**READING PASSAGE**
When innovation fails: whatever happened to CurrentC?
Tomorrow marks the fourth anniversary of Apple’s mobile payment system, Apple Pay. The launch aroused a lot of interest in an area that, at the time, had been moving desperately slowly and in disconnected initiatives from many different actors for a long time, and it seemed that Apple, after garnering the participation of banks, credit cards and the big stores in the project, was about to take things forward.
Four days after the launch, however, a problem arose: an association, the Merchant Customer Exchange (MCX), which included important chains such as Rite Aid, CVS, Kmart, Sears, Target, Walmart, Best Buy and 7 Eleven, decided to block Apple Pay from its members establishments by disabling the NFC in its payment terminals, announcing its own payment system, called CurrentC, which worked by customers scanning QR codes, which were then shown on a smartphone screen to cashiers, who in turn scanned the QR code with another device.
The system offered no advantage over Apple Pay, which is the epitome of simplicity, but raised two very important issues for the chains involved: first, loyalty card cards, which many of these large chains had issued to customers, who wouldn’t use them if they were purchasing via Apple Pay (with all that entailed in terms of loss of user data). And secondly, and not least, the elimination of the credit card and the commissions shops paid for using them: purchases made through CurrentC were automatically debited from customers’ bank accounts.

**WRITTEN TASK A**
According to the article about CurrentC, how were purchases made through CurrentC paid for?
**WRITTEN TASK B**
From the article about CurrentC, reproduce word for word the part that opens with the words containing "The system offered" and closes with "customers’ bank accounts.".

(Stored entries)
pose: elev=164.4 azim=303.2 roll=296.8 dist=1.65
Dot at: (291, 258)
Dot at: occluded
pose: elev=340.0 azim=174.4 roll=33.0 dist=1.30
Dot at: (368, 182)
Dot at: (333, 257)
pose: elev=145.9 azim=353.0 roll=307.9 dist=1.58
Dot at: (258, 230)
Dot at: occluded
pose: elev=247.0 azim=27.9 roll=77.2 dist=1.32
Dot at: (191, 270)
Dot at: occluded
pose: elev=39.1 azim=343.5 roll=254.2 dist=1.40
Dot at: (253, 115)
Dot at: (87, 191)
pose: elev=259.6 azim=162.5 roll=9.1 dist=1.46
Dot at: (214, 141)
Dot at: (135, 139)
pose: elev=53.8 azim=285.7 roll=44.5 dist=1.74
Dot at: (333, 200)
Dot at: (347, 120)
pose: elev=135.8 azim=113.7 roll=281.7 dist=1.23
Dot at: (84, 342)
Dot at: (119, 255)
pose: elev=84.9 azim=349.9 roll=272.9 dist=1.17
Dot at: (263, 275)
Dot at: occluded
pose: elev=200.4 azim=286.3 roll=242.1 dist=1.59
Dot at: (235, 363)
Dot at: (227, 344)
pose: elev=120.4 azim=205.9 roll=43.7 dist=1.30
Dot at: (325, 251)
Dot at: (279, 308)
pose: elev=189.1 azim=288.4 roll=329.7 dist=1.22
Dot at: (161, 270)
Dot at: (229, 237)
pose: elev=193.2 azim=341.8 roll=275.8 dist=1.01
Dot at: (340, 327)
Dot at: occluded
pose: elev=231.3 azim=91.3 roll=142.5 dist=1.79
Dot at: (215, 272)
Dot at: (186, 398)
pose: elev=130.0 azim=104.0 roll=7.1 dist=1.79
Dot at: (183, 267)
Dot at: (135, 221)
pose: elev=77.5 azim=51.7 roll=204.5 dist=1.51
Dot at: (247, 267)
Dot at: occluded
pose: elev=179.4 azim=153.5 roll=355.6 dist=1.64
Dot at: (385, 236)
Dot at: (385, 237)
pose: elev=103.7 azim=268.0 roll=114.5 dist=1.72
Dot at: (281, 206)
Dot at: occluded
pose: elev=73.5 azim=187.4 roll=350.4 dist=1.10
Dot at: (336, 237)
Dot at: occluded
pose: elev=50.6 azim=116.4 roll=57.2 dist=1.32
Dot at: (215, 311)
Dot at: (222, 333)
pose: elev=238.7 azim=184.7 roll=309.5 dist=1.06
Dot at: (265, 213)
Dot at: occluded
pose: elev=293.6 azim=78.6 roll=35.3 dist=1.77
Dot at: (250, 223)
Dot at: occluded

**OUTPUT A**
They were automatically debited from customers' bank accounts.

**OUTPUT B**
The system offered no advantage over Apple Pay, which is the epitome of simplicity, but raised two very important issues for the chains involved: first, loyalty card cards, which many of these large chains had issued to customers, who wouldn’t use them if they were purchasing via Apple Pay (with all that entailed in terms of loss of user data). And secondly, and not least, the elimination of the credit card and the commissions shops paid for using them: purchases made through CurrentC were automatically debited from customers’ bank accounts.